The South Sound stocks are more complicated because the South Sound catches in 6B9 must be apportioned to the 3 regions it supplies. These South Sound catches are allocated in proportion to the terminal catches in those three regions. For example, if terminal areas 3, 4, and 5 caught 10, 70, and 20 South Sound fish, respectively, only 70% of the South Sound fish caught in 6B9 would be included in the South Sound terminal run computation.
Comment. Here we have a problem with the CWT data used in FRAM. Catches and sampling were minimal during the base period, so the CWT data give an odd result. As a fix, we used the run reconstruction assumptions for the catch in this fishery.
Step 4. The total available quota for each terminal area is the terminal run size computed in step 3 minus the escapement goal (different from the escapement computed during step 1).
Step 5. The total available harvest of the South Sound stocks is result from Step 4 plus the preterminal catches computed in Step 2.
Step 6. The Non-Treaty and Treaty fisheries will share of the step 5 result 50:50.

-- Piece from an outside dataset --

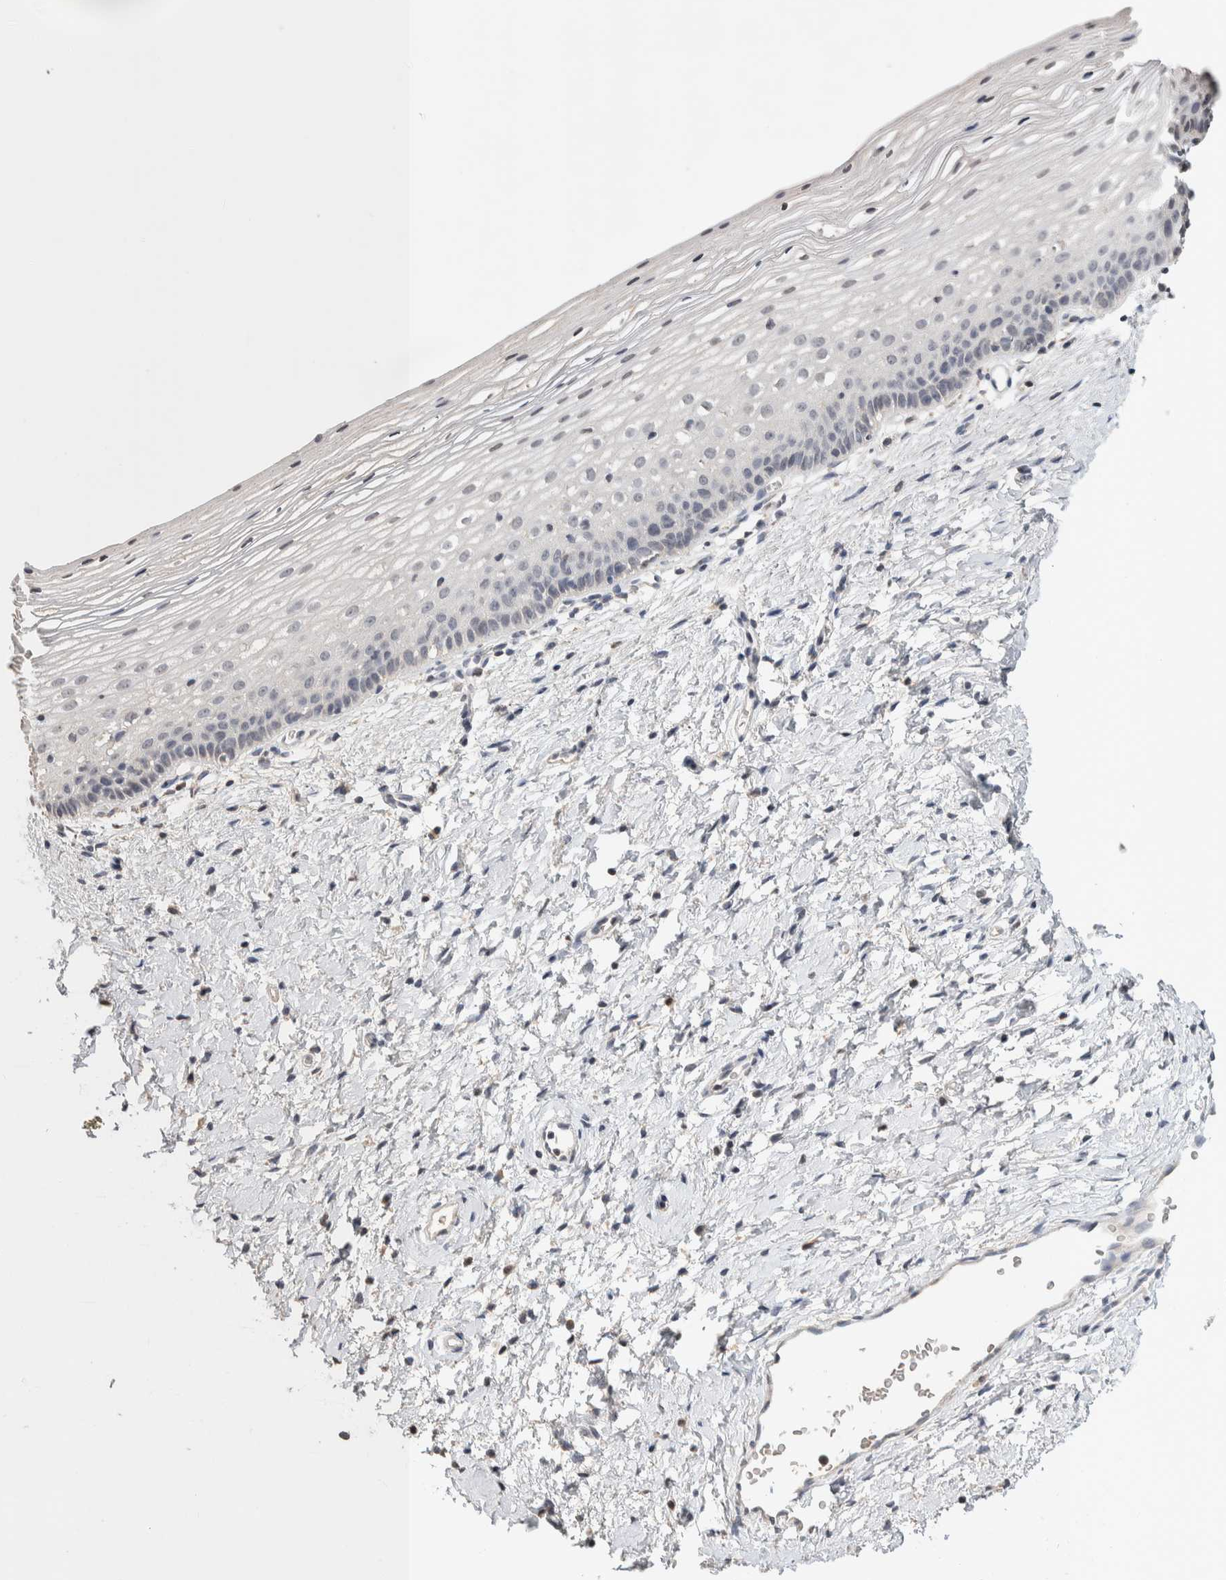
{"staining": {"intensity": "weak", "quantity": "<25%", "location": "cytoplasmic/membranous"}, "tissue": "cervix", "cell_type": "Glandular cells", "image_type": "normal", "snomed": [{"axis": "morphology", "description": "Normal tissue, NOS"}, {"axis": "topography", "description": "Cervix"}], "caption": "High magnification brightfield microscopy of benign cervix stained with DAB (3,3'-diaminobenzidine) (brown) and counterstained with hematoxylin (blue): glandular cells show no significant expression. (Stains: DAB immunohistochemistry with hematoxylin counter stain, Microscopy: brightfield microscopy at high magnification).", "gene": "CRAT", "patient": {"sex": "female", "age": 72}}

Step 7. The total Non-Treaty available terminal harvest over timesteps 8-12 will be the 50:50 share from Step 6 minus the Non-Treaty preterm harvest computed in Step 2. The total Non-Treaty terminal harvest is then allocated to each month using fractions passed in as input data (obtained from the external TAMM model). Similar for the Treaty terminal harvest.
Step 8. The catches by area and timestep computed in step 7 are compared to the original catches determined in Step 1. A ratio scalar is computed for each area and timestep (= step 7 result divided by step 1 result). If any one of the ratios is not close enough to 1.0, then another TAMM iteration is required.
Step 9. The scalars computed in step 8 are global variables used to rescale all the effort levels for the terminal fisheries. This occurs in a routine called TAMMInit. At this point, the CompCatch and CompEscapement subroutines from the main engine are run for timestep 8 to 12. TAMMInit is called at the start of each timestep to adjust the efforts.